Top of Records for this exercise

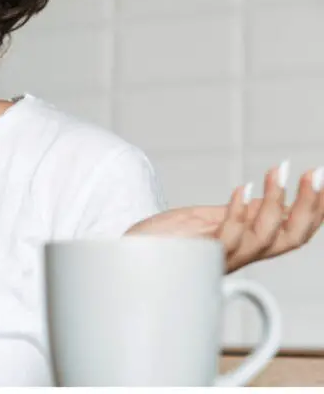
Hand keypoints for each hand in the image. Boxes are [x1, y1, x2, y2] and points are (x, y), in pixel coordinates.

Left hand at [126, 163, 323, 272]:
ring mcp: (220, 257)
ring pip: (265, 238)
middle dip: (309, 206)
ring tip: (278, 172)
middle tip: (316, 174)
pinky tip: (243, 188)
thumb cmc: (162, 241)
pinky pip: (228, 239)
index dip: (315, 211)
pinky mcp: (197, 254)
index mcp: (247, 246)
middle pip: (290, 239)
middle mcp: (240, 256)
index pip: (294, 233)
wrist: (124, 256)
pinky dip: (239, 212)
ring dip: (276, 202)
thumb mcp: (206, 221)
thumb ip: (238, 215)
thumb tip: (270, 199)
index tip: (323, 180)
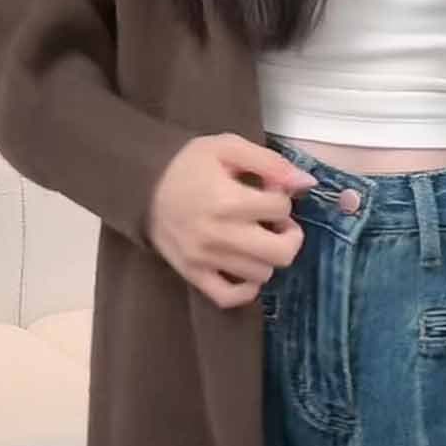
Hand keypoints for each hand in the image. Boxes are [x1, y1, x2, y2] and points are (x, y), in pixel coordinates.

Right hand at [147, 133, 317, 308]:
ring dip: (267, 256)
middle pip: (281, 253)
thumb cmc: (187, 163)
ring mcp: (205, 260)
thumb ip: (270, 163)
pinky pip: (230, 298)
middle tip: (277, 222)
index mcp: (228, 200)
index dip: (281, 194)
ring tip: (255, 237)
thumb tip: (307, 182)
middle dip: (289, 235)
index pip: (281, 208)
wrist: (139, 183)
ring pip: (261, 274)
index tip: (268, 188)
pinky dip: (246, 288)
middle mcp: (219, 235)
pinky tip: (246, 268)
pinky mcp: (193, 275)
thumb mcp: (228, 147)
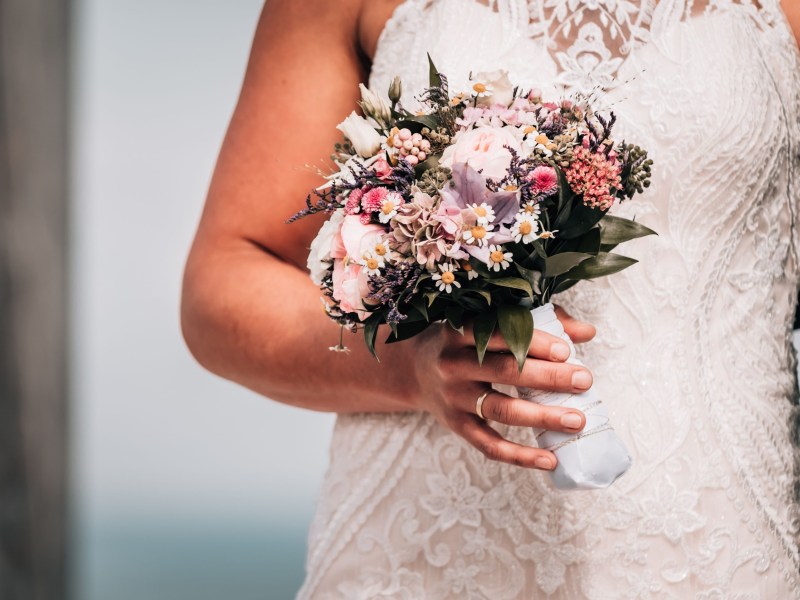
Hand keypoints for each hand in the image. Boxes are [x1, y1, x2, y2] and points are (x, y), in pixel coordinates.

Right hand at [408, 305, 595, 469]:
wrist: (414, 370)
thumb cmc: (465, 343)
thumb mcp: (487, 323)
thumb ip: (536, 322)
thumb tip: (587, 332)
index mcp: (459, 332)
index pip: (498, 334)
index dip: (533, 342)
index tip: (566, 350)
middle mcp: (452, 364)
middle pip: (504, 371)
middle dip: (548, 377)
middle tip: (584, 380)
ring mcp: (453, 398)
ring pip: (500, 410)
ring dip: (542, 416)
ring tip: (577, 420)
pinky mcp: (456, 425)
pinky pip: (489, 445)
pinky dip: (520, 456)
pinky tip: (550, 460)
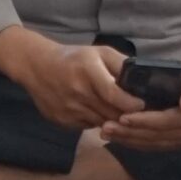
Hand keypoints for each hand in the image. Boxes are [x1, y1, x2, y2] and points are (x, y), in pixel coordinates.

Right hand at [0, 27, 140, 130]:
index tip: (141, 104)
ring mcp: (67, 109)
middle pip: (110, 112)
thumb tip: (143, 79)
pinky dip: (96, 122)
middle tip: (135, 112)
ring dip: (112, 120)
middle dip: (126, 114)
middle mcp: (77, 92)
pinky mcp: (60, 120)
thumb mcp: (100, 53)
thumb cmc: (75, 58)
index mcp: (88, 72)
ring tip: (119, 112)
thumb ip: (122, 65)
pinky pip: (87, 126)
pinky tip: (98, 112)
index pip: (113, 94)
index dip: (131, 103)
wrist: (37, 67)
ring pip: (100, 122)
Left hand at [100, 48, 180, 151]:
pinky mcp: (177, 144)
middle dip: (129, 132)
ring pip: (151, 143)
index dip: (143, 121)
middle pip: (155, 135)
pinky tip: (117, 137)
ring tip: (105, 132)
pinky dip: (133, 142)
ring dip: (127, 139)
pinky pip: (152, 146)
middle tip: (105, 127)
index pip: (165, 122)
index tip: (122, 117)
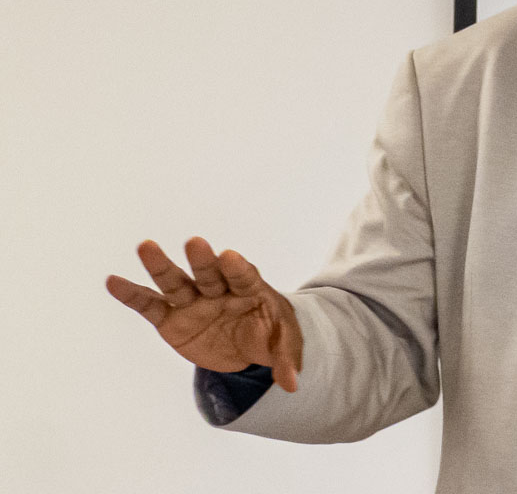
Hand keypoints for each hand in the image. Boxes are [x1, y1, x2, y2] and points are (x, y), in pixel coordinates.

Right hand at [105, 237, 302, 392]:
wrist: (248, 344)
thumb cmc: (269, 335)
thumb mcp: (284, 346)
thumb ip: (286, 361)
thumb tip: (292, 384)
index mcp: (251, 290)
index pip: (245, 277)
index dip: (238, 268)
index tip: (230, 257)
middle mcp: (219, 290)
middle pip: (210, 273)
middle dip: (203, 260)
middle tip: (196, 242)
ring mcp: (193, 302)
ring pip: (176, 282)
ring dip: (161, 266)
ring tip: (146, 246)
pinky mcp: (171, 318)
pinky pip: (150, 305)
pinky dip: (132, 294)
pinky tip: (113, 282)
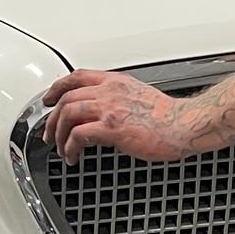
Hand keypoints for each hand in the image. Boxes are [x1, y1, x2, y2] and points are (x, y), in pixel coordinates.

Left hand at [43, 70, 207, 162]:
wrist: (185, 125)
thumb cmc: (169, 117)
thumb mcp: (140, 96)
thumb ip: (120, 100)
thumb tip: (106, 114)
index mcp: (116, 82)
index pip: (77, 76)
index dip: (57, 87)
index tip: (49, 98)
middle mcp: (110, 91)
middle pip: (67, 97)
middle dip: (52, 118)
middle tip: (50, 134)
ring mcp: (110, 108)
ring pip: (68, 114)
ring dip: (58, 134)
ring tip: (60, 149)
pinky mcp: (111, 128)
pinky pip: (78, 135)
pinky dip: (69, 147)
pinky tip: (73, 157)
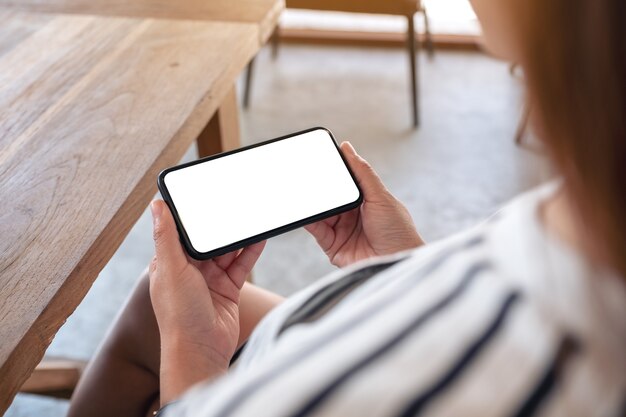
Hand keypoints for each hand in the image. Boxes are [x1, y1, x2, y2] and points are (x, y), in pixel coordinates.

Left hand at [148, 200, 264, 403]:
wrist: (202, 350)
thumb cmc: (179, 315)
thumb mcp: (171, 269)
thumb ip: (166, 236)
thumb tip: (155, 205)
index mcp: (169, 263)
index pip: (181, 233)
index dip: (193, 217)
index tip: (204, 197)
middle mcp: (189, 271)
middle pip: (207, 241)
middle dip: (219, 226)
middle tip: (234, 205)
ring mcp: (210, 280)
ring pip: (226, 252)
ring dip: (237, 238)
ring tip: (249, 218)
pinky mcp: (228, 289)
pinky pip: (241, 265)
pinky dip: (250, 252)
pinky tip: (259, 238)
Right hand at [305, 142, 422, 267]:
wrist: (397, 262)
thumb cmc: (398, 232)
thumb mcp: (380, 196)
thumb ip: (362, 172)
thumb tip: (347, 148)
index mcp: (366, 200)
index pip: (345, 182)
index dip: (333, 172)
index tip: (320, 159)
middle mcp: (353, 215)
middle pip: (330, 197)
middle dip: (319, 188)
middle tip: (306, 176)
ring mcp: (342, 230)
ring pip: (321, 212)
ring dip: (313, 204)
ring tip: (303, 192)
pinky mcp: (332, 246)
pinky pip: (316, 229)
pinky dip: (308, 220)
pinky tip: (305, 211)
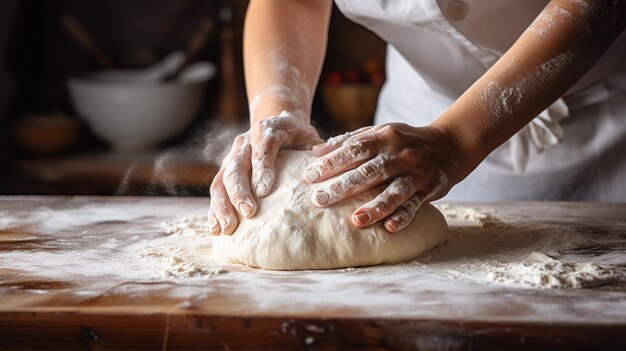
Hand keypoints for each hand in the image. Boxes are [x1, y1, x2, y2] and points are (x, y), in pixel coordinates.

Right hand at [208, 113, 322, 235]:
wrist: (275, 123)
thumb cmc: (297, 136)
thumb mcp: (309, 137)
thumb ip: (316, 150)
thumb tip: (325, 171)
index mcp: (267, 130)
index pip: (262, 148)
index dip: (262, 168)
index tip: (264, 190)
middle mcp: (244, 142)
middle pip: (237, 166)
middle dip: (240, 191)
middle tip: (248, 212)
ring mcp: (231, 156)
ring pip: (221, 180)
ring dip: (222, 205)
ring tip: (226, 228)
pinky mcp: (225, 170)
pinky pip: (216, 190)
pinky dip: (214, 210)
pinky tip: (215, 229)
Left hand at [304, 123, 460, 232]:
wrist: (449, 144)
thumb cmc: (404, 140)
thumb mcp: (379, 132)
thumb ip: (349, 141)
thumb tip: (316, 151)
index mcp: (384, 137)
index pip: (354, 149)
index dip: (331, 162)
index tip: (309, 176)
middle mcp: (399, 154)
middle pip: (368, 172)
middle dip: (342, 186)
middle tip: (318, 200)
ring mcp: (415, 173)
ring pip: (394, 191)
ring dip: (375, 206)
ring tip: (355, 220)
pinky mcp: (429, 189)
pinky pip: (415, 205)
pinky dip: (404, 216)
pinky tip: (390, 228)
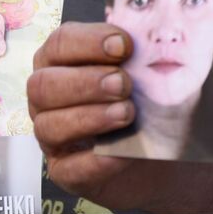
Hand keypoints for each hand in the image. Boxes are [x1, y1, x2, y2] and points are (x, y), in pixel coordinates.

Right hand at [28, 22, 168, 210]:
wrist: (169, 159)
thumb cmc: (157, 106)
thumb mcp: (159, 76)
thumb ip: (152, 58)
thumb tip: (156, 43)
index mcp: (64, 63)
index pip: (60, 43)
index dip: (88, 42)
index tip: (124, 45)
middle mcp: (48, 98)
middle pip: (43, 84)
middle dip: (84, 81)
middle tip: (123, 84)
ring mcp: (53, 136)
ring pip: (48, 125)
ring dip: (88, 117)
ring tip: (126, 114)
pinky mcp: (65, 171)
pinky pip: (68, 168)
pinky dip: (94, 161)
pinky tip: (121, 155)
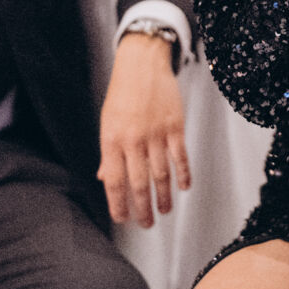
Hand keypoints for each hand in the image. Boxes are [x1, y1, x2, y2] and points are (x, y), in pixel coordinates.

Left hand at [98, 35, 190, 227]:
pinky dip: (183, 175)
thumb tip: (104, 179)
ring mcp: (155, 134)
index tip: (122, 219)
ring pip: (161, 174)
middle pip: (139, 183)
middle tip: (146, 224)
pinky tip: (183, 188)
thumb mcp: (107, 123)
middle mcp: (133, 140)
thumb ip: (108, 153)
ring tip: (164, 211)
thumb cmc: (122, 94)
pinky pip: (180, 157)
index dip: (118, 205)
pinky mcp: (174, 127)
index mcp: (112, 140)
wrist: (142, 65)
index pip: (114, 181)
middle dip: (143, 209)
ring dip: (164, 197)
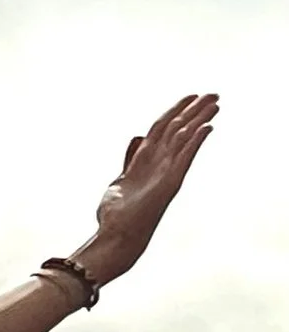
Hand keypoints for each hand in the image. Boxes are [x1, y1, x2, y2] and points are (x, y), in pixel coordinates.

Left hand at [82, 93, 217, 282]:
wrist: (116, 236)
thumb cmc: (117, 214)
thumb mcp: (121, 179)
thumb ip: (131, 158)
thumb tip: (138, 137)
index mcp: (146, 161)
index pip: (165, 128)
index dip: (177, 110)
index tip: (191, 96)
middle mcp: (159, 165)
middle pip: (178, 129)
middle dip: (195, 110)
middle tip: (214, 94)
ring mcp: (165, 174)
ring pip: (184, 139)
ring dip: (199, 119)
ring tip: (215, 102)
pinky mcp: (169, 184)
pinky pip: (184, 158)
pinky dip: (195, 142)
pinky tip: (207, 128)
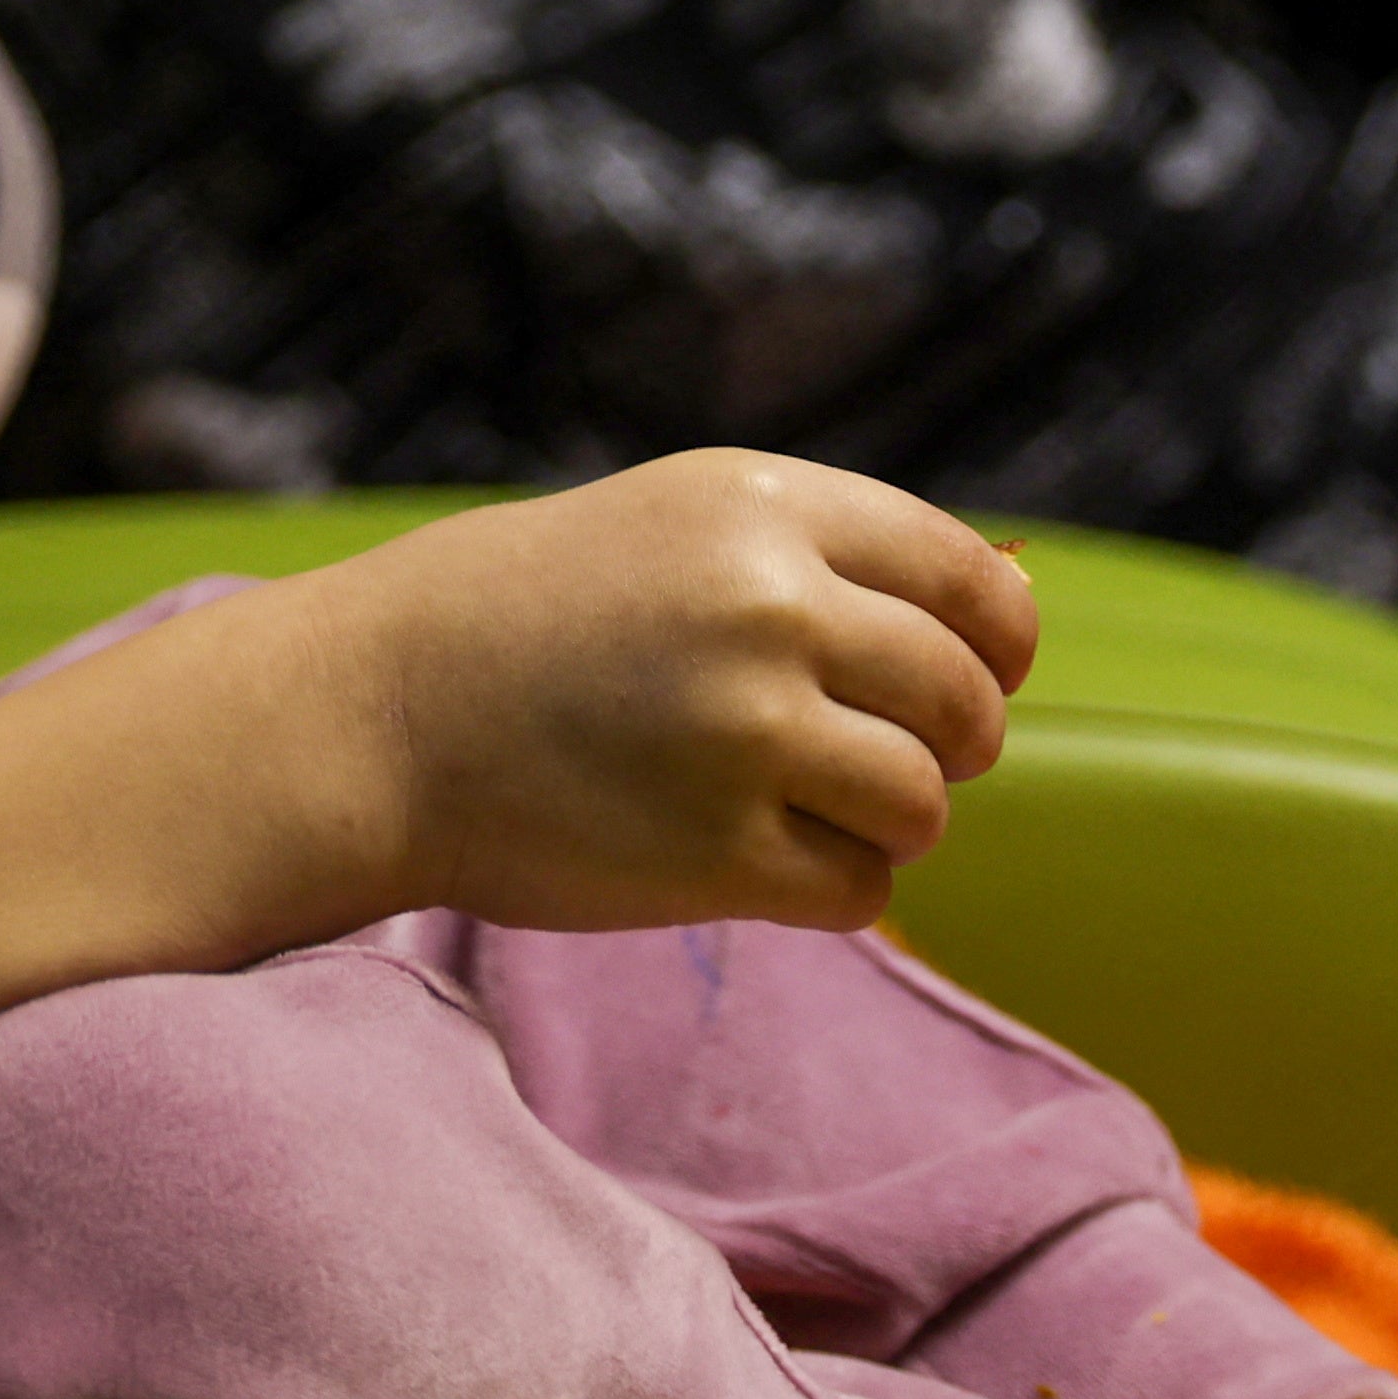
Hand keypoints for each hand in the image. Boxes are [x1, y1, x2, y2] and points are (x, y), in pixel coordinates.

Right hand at [289, 451, 1039, 934]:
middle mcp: (766, 607)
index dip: (996, 643)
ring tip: (801, 808)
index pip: (969, 579)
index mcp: (761, 508)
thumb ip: (831, 561)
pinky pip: (860, 890)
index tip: (976, 676)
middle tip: (873, 757)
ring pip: (922, 803)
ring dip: (885, 822)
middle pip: (964, 700)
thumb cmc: (532, 617)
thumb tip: (1020, 602)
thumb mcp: (679, 528)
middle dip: (947, 744)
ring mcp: (743, 733)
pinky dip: (830, 887)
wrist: (377, 712)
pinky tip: (756, 858)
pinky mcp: (717, 853)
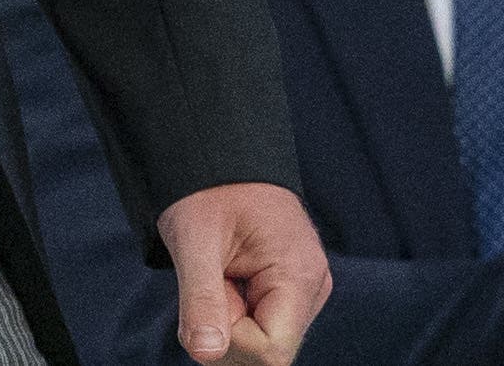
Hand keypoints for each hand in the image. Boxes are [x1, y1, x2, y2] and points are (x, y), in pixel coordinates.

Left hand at [158, 182, 328, 363]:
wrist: (218, 157)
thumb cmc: (206, 190)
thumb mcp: (192, 239)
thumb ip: (201, 299)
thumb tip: (205, 355)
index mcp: (298, 277)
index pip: (272, 351)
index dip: (230, 340)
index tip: (209, 292)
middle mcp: (310, 289)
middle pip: (268, 350)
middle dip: (227, 327)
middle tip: (212, 275)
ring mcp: (302, 291)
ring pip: (261, 339)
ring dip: (228, 316)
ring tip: (220, 270)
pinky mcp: (288, 290)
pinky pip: (258, 322)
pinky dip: (233, 308)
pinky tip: (227, 276)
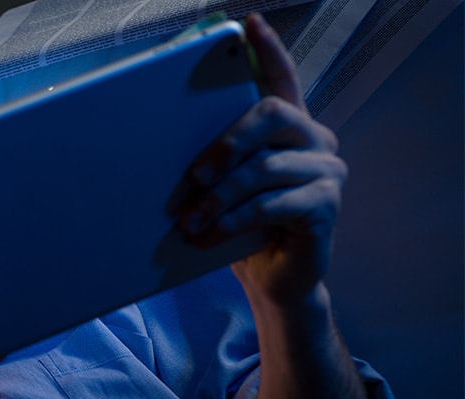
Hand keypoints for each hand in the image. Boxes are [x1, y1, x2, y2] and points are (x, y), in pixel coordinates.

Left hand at [182, 13, 347, 301]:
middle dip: (226, 143)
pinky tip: (208, 237)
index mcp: (289, 130)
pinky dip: (233, 221)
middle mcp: (315, 141)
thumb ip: (215, 161)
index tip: (248, 24)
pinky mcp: (327, 206)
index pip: (284, 80)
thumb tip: (163, 145)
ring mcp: (327, 171)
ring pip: (265, 167)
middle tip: (193, 176)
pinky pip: (271, 204)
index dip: (268, 51)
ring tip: (188, 224)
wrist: (272, 281)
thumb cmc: (242, 229)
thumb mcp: (224, 189)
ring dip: (219, 198)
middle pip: (273, 114)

Bottom of Records for this exercise

● Task details
Pictures are to be left out; otherwise, retype exactly the lines from the first line of the data through the line containing "pinky tip: (550, 460)".

● Response
Hand keypoints for each hand in the image. Boxes are [x1, y1, x2, y2] and points are (x, y), in pixel coordinates.

Left hand at [126, 163, 323, 272]:
ring mcp: (220, 257)
ring pip: (265, 238)
middle dip: (309, 206)
ring tip: (278, 172)
middle tip: (316, 174)
pinky tip: (243, 188)
thumb cmc: (162, 241)
pinky pip: (228, 239)
index dip: (315, 211)
pinky mcp: (197, 254)
index mcp: (247, 246)
middle pip: (290, 239)
middle mcp: (240, 256)
index pip: (294, 233)
wrist: (124, 256)
pinky dip: (239, 212)
ring dip: (276, 202)
thumb mcp: (206, 221)
thumb ip: (238, 215)
thumb tip: (270, 199)
index tip: (323, 180)
Hand keypoints for each hand in the image. Boxes are [x1, y1, x2, y2] and points are (x, y), in pixel coordinates.

Right hand at [147, 133, 317, 308]:
ring dip: (267, 256)
middle pip: (281, 253)
thumb cmc: (187, 163)
ring mcp: (205, 260)
thumb ip: (270, 163)
pinky pip: (230, 298)
middle tip: (277, 222)
index mcp: (228, 200)
index dip: (281, 194)
ring tip: (255, 237)
thumb tip: (307, 182)
middle dip: (289, 235)
index pip: (281, 208)
wrist: (139, 183)
ring pip: (261, 274)
index tip: (268, 188)
pinky dip: (246, 288)
middle mcp: (219, 235)
pinky tip: (246, 268)
pinky mcp: (193, 275)
thumb mcp: (228, 147)
Hand keypoints for each hand in the image. Boxes are [x1, y1, x2, y2] and points are (x, y), in pixel coordinates.

Right hand at [408, 305, 595, 469]:
wrist: (414, 370)
thumb cmc: (465, 343)
thumb mcp: (487, 323)
thumb ip: (536, 322)
thumb tip: (587, 332)
index mcp: (459, 332)
index pip: (498, 334)
index dip: (533, 342)
index tip: (566, 350)
middle mcp: (452, 364)
middle pip: (504, 371)
middle dip: (548, 377)
middle tip: (584, 380)
ring mcp: (453, 398)
ring pip: (500, 410)
ring dip: (542, 416)
ring tip: (577, 420)
pinky mcp: (456, 425)
pinky pip: (489, 445)
pinky dip: (520, 456)
pinky tip: (550, 460)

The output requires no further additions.